When I arrived at Berton House with my laptop and notebooks, like my predecessors, I found a little note that Pierre Berton left to all of us before he died in 2004.
“My original idea was that writers could have the time to reflect, to get to know the Yukon, and if they wish to write, to complete some writing,” he said. He reminded us that his main purpose was to give us time to think. “As I well know, writers do need time off away from telephones and other people in order to collect their thoughts. This is what produces great books.”
He was right about that—and his childhood home is a perfect hideaway for contemplation—but what would Pierre say about the creative energy that begins to flow as soon as you drive around the bend into this beautiful, northern town?
I came here to work on two new collections of northern stories, one for children and one for adults. I used the first month here to complete another writing project that had followed me north from Edmonton. For some reason, the scattered pieces of a jigsaw puzzle finally fit together.
Why here, and not in back home? I’m not sure yet.
Laura Berton, Pierre’s mother, typed and retyped her novel on an old Underwood in this little house in the 1920s. You’d have to be deaf or devoid of imagination not to hear the clickety-clack of her typewriter in the mornings. Maybe I just like her company. She loved to explore the trails along the river, and hike through the woods above the town. Me, too.
Why are there more hours in a day here? I’ve found time to read, think, re-examine old assumptions—and yet write, too.

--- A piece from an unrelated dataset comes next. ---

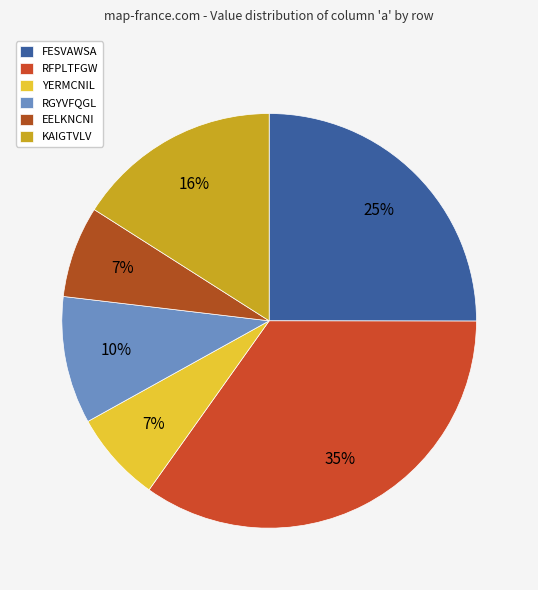

True or false: RFPLTFGW accounts for 25% of the total.

False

Dawson is full of surprises. Yes, there is a town left in Canada free of über-malls, strip malls, and curlicue vinyl subdivisions. A place where urban noise is replaced by more welcome sounds – a raven’s call, a child’s laugh, a chainsaw revving in the distance, a dog’s howl and the silence of midnight. A town where you can meet a stranger on a path, who says, “Hey, you’re the new writer at Berton House. I’ve been meaning to phone you to welcome you to town.” Thank you. I already feel your friendship.
All the sidewalks in Dawson are wooden sidewalks. All the roads are gravel roads. The Klondike gold rush buildings practically speak, even though they’re mostly empty and buckling with age. Pickup trucks stop in the middle of the road, and windows roll down to allow casual conversation in mid-afternoon. I am relieved to be 550 kilometres north of the nearest Wal-Mart; 2,000 kilometres north of Alberta’s oil sands strip mines; 5,500 kilometres north of my country’s capital city. When I look out my window, I can see only the rough log cabin that once sheltered the Klondike poet Robert Service — another writer for company — and beyond that birch trees and snow. Can you tell that I love it here?
I was expecting a restored historic site – perhaps the false front on our nation’s forgetfulness – a Dawson City locked tight and trapped inside the world-famous gold rush of 1898. Instead of an artificial theme park, I found a vibrant community of placer miners, artists, road crew workers, writers, teachers, musicians, truck drivers, environmentalists, store clerks, librarians, tourism workers, seniors on bicycles and a lot of carefree kids – a town much younger than the Klondike story, and much older, too.
The Tr’ondëk Hwëch’in are descendants of the Hän-speaking people who have lived along the Yukon River for millennia. This is their territory, always was, and it defines beautiful. There is an easygoing way of life here, an openness to strangers, a creative edge, a surrounding wilderness—and sweet, empty hours to spare. All of these gifts encourage me to love my work again.
Retreat? No, I think I am stumbling toward the centre of life.